Bisa dibayangkan betapa muak perasaan masyarakat. Di satu sisi, mereka terus diburu dan dipalak dengan berbagai pungutan pajak. Di sisi lain, korupsi dan skandal mafia pajak terus bermunculan. Padahal sejauh ini, gaji dan tunjangan para pegawai pajak tergolong paling tinggi di antara pegawai negara lainnya.
Dalam sistem sekuler kapitalisme neoliberal, pajak memang menjadi sumber terbesar bagi pemasukan keuangan negara. Ia bersifat memaksa, dan dipungut dari rakyatnya sebagai hak dan kewajiban mereka sebagai warga negara.
Pemerintah pun mengeklaim, pajak ini banyak fungsinya, antara lain (1) fungsi anggaran, yakni membiayai semua pengeluaran negara seperti gaji pegawai negeri, gaji tentara, pembayaran utang pemerintah, dan membiayai pembangunan; (2) fungsi regulasi terkait kebijakan fiskal seperti bea masuk untuk menekan impor; (3) fungsi stabilitas, seperti untuk mengendalikan gejolak harga; dan (4) Fungsi pemerataan untuk menebar keadilan.
Namun secara faktual, pajak lebih banyak memudaratkan kehidupan rakyat banyak. Semua fungsi yang disebutkan, tidak satu pun berbicara kepentingan rakyat. Ia semacam upeti yang pada masa lalu menjadi bukti ketundukan rakyat kepada rajanya. Saat penguasa berkehendak, maka tidak ada celah untuk mengelak.
Bagaimana rakyat tidak merasa muak? Di tengah berbagai kesempitan hidup yang mereka rasa, berbagai kewajiban pajak terus dibebankan. Nyaris tidak ada objek kekayaan milik rakyat yang tidak kena beban pajak.

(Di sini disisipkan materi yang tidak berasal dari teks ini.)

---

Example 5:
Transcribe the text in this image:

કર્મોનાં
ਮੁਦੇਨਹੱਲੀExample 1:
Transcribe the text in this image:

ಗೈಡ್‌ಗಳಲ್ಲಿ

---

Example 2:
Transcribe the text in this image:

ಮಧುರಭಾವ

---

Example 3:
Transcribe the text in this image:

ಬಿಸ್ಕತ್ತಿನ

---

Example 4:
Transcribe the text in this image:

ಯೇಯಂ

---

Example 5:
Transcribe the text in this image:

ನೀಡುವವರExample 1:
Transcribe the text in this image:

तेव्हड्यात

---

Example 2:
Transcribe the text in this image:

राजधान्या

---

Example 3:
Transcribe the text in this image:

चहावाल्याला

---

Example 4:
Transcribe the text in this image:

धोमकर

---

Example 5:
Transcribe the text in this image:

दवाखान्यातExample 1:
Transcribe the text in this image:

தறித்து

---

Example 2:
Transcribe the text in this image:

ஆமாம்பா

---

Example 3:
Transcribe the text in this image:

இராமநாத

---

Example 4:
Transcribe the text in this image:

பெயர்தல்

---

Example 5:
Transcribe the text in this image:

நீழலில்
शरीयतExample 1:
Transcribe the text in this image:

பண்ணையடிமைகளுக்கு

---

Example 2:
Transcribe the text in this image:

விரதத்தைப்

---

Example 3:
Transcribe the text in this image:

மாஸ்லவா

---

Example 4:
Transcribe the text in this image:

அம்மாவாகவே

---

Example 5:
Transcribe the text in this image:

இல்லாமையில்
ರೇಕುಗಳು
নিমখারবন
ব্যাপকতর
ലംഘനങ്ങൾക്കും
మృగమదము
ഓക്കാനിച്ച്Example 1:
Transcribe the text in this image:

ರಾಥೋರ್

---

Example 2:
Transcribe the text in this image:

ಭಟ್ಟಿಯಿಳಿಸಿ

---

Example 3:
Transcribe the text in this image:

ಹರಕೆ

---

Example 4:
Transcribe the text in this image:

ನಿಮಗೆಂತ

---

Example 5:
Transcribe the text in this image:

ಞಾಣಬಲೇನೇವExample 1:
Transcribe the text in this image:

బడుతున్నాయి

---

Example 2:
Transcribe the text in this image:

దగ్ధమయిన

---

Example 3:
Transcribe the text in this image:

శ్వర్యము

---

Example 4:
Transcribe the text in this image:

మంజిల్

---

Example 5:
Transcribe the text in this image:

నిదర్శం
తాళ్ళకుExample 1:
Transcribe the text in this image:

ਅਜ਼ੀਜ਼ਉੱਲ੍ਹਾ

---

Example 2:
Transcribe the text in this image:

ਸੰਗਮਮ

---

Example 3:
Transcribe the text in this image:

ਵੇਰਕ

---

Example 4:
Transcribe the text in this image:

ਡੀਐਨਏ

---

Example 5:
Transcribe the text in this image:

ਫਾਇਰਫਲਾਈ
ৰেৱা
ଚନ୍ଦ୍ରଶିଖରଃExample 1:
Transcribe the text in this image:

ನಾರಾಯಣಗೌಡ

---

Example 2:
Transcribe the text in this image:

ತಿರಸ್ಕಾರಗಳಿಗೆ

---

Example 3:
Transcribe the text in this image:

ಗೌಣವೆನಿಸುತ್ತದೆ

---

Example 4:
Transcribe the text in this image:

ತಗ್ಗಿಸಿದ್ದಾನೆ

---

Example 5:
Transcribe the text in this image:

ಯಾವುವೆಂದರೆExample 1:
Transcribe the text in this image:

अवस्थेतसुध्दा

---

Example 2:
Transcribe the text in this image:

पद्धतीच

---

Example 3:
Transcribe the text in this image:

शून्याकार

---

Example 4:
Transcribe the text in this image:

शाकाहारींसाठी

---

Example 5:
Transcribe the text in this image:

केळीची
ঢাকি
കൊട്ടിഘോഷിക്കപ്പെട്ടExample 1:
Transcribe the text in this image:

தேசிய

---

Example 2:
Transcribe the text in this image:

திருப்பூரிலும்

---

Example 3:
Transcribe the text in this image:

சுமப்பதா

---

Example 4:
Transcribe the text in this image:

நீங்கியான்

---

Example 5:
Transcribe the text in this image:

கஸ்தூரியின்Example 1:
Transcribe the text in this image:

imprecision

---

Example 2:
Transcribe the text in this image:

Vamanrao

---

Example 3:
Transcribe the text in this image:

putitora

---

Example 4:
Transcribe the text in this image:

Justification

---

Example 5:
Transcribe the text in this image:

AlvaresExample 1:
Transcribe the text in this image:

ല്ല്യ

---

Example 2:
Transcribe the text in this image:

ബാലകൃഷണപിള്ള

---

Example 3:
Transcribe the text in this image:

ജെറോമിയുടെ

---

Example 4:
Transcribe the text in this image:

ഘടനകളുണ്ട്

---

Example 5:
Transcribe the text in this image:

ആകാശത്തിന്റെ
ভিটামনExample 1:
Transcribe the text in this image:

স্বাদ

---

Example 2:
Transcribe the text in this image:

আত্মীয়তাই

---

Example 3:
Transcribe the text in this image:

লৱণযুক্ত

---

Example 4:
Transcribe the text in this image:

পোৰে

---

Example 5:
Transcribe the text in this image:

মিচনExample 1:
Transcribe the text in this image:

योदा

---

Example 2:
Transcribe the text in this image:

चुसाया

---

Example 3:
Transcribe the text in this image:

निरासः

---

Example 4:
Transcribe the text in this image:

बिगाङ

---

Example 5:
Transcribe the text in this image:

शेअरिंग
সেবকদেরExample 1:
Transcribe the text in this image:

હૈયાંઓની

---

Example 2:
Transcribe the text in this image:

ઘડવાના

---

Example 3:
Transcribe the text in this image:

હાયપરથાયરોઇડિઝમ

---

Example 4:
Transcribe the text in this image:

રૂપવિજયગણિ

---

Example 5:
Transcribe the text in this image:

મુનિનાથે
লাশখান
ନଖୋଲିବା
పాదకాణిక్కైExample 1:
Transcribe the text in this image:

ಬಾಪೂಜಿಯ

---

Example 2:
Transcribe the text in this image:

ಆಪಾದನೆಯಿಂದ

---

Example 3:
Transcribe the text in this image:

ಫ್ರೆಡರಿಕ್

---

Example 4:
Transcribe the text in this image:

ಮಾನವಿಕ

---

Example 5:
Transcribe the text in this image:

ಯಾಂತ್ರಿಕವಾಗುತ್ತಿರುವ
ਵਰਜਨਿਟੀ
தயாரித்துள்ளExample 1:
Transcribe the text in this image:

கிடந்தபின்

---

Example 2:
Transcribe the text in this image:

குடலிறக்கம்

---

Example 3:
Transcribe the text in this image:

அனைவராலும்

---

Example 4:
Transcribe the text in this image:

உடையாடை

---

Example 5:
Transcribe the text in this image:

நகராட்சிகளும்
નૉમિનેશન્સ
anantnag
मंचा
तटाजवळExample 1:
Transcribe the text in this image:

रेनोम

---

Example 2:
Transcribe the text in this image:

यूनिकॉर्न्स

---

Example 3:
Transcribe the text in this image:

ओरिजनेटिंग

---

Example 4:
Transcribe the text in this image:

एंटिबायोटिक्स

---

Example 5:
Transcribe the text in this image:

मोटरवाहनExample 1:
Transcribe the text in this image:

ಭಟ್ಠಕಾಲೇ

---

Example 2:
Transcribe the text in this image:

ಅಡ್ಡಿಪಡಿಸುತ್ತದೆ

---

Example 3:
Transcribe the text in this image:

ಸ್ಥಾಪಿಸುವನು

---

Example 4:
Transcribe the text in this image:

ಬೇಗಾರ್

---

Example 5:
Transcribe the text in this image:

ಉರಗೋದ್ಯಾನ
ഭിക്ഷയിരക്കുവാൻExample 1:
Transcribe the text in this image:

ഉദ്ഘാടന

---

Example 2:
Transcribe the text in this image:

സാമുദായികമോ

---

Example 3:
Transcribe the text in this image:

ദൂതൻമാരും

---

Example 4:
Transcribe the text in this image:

Mereka yang menolak, akan ditohok dengan slogan, “Apa kata dunia?” dan tentu saja, cap warga yang tidak taat pada negara.
Pemerintah beralasan, kas negara memang sudah tidak sepadan dengan beban. Semua ikhtiar menambah pendapatan, tidak juga membawa keberhasilan. Selain menambah utang, solusinya ya menarik berbagai macam pungutan. Sampai-sampai, cukai kresek pun tidak luput dari incaran.
Masalahnya, di tengah kehidupan sekuler liberal yang tidak mengenal Tuhan, mental para pejabat negara banyak yang diragukan. Pamer kemewahan seolah jadi tujuan. Korupsi jadi budaya, dan setiap melihat celah mendapatkan cuan, lupa diri tidak peduli halal haram.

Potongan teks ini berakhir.